:: Records for processing ::
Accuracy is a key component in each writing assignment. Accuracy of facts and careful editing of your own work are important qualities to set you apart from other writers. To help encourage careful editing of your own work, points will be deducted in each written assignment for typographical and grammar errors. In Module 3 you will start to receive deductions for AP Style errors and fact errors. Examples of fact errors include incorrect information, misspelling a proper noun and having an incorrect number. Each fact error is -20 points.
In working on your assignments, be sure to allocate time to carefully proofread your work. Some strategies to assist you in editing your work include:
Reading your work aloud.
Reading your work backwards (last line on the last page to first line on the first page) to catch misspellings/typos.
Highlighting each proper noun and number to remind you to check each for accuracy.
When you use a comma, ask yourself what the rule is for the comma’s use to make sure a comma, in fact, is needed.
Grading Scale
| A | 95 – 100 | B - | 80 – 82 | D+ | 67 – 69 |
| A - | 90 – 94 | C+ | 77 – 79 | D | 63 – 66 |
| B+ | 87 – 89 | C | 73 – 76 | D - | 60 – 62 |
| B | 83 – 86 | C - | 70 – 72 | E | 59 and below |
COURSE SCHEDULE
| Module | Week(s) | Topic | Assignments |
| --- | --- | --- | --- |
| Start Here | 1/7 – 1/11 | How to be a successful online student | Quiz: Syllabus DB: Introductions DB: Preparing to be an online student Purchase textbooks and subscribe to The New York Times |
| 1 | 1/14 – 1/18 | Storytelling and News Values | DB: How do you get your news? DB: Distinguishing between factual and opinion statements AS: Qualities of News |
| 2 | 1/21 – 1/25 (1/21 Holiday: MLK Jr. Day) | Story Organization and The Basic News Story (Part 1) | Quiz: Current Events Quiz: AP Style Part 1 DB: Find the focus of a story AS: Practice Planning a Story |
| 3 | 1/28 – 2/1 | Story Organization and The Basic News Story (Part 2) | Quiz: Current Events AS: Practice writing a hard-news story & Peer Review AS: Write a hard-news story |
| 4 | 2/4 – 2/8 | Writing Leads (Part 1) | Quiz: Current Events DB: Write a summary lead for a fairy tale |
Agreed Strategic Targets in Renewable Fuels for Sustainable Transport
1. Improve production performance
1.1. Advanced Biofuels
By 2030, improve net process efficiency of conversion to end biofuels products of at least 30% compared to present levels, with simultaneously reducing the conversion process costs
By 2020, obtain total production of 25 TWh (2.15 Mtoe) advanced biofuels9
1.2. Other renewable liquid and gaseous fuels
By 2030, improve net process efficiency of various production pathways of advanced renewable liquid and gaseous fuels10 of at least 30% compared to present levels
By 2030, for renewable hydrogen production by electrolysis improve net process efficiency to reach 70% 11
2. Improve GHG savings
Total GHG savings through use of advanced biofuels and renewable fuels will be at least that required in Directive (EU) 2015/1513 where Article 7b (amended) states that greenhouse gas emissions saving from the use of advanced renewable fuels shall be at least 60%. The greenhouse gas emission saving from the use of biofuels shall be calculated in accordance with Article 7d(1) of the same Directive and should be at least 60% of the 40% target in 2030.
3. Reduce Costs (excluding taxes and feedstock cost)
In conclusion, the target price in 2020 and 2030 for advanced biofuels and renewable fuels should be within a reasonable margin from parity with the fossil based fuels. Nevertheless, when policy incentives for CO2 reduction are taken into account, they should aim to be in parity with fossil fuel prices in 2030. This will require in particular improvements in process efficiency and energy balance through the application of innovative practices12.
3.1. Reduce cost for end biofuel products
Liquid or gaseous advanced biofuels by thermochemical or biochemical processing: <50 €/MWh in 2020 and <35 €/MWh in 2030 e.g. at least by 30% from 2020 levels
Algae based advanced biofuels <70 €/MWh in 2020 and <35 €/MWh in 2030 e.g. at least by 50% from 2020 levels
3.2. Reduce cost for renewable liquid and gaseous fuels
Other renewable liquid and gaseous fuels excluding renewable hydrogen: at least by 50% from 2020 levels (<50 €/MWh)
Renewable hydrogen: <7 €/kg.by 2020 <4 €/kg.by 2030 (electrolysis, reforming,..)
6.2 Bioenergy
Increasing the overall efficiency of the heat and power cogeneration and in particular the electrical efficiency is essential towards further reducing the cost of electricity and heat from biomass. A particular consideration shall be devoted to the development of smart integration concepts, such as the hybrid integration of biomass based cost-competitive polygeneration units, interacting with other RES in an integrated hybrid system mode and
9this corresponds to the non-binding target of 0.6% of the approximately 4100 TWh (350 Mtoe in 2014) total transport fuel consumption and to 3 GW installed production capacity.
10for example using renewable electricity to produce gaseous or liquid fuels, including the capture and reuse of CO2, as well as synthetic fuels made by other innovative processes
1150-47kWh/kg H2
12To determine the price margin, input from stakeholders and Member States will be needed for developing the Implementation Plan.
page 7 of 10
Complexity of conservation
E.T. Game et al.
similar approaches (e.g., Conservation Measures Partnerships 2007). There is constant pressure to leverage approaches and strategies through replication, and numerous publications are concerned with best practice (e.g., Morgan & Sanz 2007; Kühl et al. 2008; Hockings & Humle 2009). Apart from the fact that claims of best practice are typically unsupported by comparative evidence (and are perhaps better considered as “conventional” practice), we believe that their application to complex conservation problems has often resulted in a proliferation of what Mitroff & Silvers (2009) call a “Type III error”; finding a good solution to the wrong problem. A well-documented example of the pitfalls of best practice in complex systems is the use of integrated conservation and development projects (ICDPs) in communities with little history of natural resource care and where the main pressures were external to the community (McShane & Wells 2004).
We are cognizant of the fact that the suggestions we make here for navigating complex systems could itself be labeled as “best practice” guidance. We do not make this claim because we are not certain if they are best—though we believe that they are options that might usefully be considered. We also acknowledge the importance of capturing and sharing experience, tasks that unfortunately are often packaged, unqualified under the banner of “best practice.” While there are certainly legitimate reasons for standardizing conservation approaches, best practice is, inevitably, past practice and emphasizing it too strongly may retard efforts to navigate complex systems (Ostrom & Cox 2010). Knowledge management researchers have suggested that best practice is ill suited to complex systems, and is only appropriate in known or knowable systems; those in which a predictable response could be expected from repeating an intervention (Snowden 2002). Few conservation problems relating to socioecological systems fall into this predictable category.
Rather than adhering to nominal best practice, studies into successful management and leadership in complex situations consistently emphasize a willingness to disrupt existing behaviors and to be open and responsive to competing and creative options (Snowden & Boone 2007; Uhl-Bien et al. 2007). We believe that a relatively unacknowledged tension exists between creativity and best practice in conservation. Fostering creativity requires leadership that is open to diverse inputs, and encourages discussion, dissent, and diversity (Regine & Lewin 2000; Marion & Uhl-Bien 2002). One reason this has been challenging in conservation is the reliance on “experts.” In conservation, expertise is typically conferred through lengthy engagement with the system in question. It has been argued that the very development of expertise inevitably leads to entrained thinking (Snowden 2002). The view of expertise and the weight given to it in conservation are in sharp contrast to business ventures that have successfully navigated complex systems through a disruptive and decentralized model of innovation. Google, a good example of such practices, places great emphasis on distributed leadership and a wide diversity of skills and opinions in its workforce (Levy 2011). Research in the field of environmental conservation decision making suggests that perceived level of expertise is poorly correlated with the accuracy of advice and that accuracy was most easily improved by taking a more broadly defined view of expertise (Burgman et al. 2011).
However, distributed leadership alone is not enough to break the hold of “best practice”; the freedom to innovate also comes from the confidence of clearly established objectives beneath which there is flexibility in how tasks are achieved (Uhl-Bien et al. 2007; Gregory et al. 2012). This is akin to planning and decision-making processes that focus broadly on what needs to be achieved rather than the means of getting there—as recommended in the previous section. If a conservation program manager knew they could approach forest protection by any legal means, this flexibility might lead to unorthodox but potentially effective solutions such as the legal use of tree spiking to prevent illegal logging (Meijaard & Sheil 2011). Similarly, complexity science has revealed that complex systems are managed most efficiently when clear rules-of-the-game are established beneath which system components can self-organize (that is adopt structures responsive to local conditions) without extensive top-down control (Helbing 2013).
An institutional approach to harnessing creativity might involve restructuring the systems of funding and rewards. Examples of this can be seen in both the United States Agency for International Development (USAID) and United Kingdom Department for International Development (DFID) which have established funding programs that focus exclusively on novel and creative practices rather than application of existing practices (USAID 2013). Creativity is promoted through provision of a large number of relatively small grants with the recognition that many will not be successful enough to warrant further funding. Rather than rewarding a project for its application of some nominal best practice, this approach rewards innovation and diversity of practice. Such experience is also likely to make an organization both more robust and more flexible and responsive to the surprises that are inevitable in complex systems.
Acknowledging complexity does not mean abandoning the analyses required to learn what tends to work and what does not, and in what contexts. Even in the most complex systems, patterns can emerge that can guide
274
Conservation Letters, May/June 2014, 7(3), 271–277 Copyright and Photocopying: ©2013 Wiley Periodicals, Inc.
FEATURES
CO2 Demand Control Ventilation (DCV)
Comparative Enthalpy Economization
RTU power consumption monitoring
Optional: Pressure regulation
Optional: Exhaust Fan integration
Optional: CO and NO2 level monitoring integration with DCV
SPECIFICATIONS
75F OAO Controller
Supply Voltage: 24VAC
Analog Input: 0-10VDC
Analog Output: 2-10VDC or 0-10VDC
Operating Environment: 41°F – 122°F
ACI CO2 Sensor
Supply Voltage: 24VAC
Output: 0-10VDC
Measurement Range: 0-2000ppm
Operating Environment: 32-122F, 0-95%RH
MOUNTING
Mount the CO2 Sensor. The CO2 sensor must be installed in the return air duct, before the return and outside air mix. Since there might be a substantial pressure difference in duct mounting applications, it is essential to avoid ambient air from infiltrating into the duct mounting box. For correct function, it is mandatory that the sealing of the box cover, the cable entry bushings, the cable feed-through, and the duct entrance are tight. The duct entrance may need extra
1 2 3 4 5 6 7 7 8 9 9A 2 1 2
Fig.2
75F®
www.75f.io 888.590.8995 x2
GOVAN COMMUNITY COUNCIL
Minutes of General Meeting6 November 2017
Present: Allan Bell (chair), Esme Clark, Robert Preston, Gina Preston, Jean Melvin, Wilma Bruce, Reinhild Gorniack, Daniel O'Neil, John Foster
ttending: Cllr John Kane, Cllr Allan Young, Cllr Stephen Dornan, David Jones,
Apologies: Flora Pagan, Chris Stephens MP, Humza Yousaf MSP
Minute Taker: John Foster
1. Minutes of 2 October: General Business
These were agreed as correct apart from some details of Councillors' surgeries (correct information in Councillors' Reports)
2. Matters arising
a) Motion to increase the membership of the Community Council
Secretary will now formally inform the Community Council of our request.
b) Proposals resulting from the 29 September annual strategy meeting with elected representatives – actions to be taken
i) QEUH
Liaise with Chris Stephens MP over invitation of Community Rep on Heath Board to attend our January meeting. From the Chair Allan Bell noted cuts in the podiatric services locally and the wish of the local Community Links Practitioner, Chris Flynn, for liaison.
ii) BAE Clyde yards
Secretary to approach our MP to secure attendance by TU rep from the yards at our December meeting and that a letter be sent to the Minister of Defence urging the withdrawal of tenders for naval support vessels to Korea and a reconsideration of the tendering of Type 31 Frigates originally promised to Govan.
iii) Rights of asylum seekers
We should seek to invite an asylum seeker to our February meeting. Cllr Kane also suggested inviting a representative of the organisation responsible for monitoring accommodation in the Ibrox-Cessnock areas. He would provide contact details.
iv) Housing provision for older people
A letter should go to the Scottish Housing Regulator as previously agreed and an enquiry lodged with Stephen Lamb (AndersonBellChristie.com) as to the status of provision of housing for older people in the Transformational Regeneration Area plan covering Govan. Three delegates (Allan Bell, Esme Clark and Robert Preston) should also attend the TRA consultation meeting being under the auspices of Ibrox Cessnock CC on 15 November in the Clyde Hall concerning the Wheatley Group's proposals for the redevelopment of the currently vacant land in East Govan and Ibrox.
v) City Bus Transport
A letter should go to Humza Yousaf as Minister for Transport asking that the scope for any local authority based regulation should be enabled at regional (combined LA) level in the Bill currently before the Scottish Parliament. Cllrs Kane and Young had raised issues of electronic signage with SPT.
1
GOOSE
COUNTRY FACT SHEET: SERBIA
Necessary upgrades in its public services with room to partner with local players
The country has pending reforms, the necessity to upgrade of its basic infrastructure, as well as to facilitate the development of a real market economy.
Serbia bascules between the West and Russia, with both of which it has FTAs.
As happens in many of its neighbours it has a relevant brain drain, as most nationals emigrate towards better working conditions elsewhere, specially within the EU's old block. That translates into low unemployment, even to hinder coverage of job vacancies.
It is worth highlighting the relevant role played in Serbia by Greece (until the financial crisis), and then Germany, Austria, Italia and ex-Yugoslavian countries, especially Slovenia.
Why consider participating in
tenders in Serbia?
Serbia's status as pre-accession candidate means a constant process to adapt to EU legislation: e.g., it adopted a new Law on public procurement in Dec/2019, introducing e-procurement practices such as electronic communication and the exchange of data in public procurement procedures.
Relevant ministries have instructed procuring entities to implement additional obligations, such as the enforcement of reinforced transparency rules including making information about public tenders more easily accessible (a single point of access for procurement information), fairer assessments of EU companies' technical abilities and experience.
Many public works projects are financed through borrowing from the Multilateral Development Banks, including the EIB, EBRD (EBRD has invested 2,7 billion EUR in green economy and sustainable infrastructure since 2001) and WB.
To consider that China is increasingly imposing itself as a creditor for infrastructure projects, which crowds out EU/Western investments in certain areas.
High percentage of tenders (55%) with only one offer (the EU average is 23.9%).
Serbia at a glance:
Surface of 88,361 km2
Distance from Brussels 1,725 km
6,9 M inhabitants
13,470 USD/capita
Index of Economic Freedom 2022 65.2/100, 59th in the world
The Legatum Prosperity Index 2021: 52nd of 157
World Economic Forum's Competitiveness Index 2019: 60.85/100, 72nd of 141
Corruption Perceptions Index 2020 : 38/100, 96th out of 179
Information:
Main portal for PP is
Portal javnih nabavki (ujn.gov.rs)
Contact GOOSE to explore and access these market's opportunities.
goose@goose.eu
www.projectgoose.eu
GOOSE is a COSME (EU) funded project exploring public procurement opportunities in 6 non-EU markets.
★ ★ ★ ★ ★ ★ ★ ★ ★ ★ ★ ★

:: Work instructions ::
Begin with the line that has "page 7 of 10" in the listing above and end after the line that has "similar approaches (e.g., Conservation"; output those lines exactly.

:: Task answer ::
page 7 of 10
Complexity of conservation
E.T. Game et al.
similar approaches (e.g., Conservation Measures Partnerships 2007). There is constant pressure to leverage approaches and strategies through replication, and numerous publications are concerned with best practice (e.g., Morgan & Sanz 2007; Kühl et al. 2008; Hockings & Humle 2009). Apart from the fact that claims of best practice are typically unsupported by comparative evidence (and are perhaps better considered as “conventional” practice), we believe that their application to complex conservation problems has often resulted in a proliferation of what Mitroff & Silvers (2009) call a “Type III error”; finding a good solution to the wrong problem. A well-documented example of the pitfalls of best practice in complex systems is the use of integrated conservation and development projects (ICDPs) in communities with little history of natural resource care and where the main pressures were external to the community (McShane & Wells 2004).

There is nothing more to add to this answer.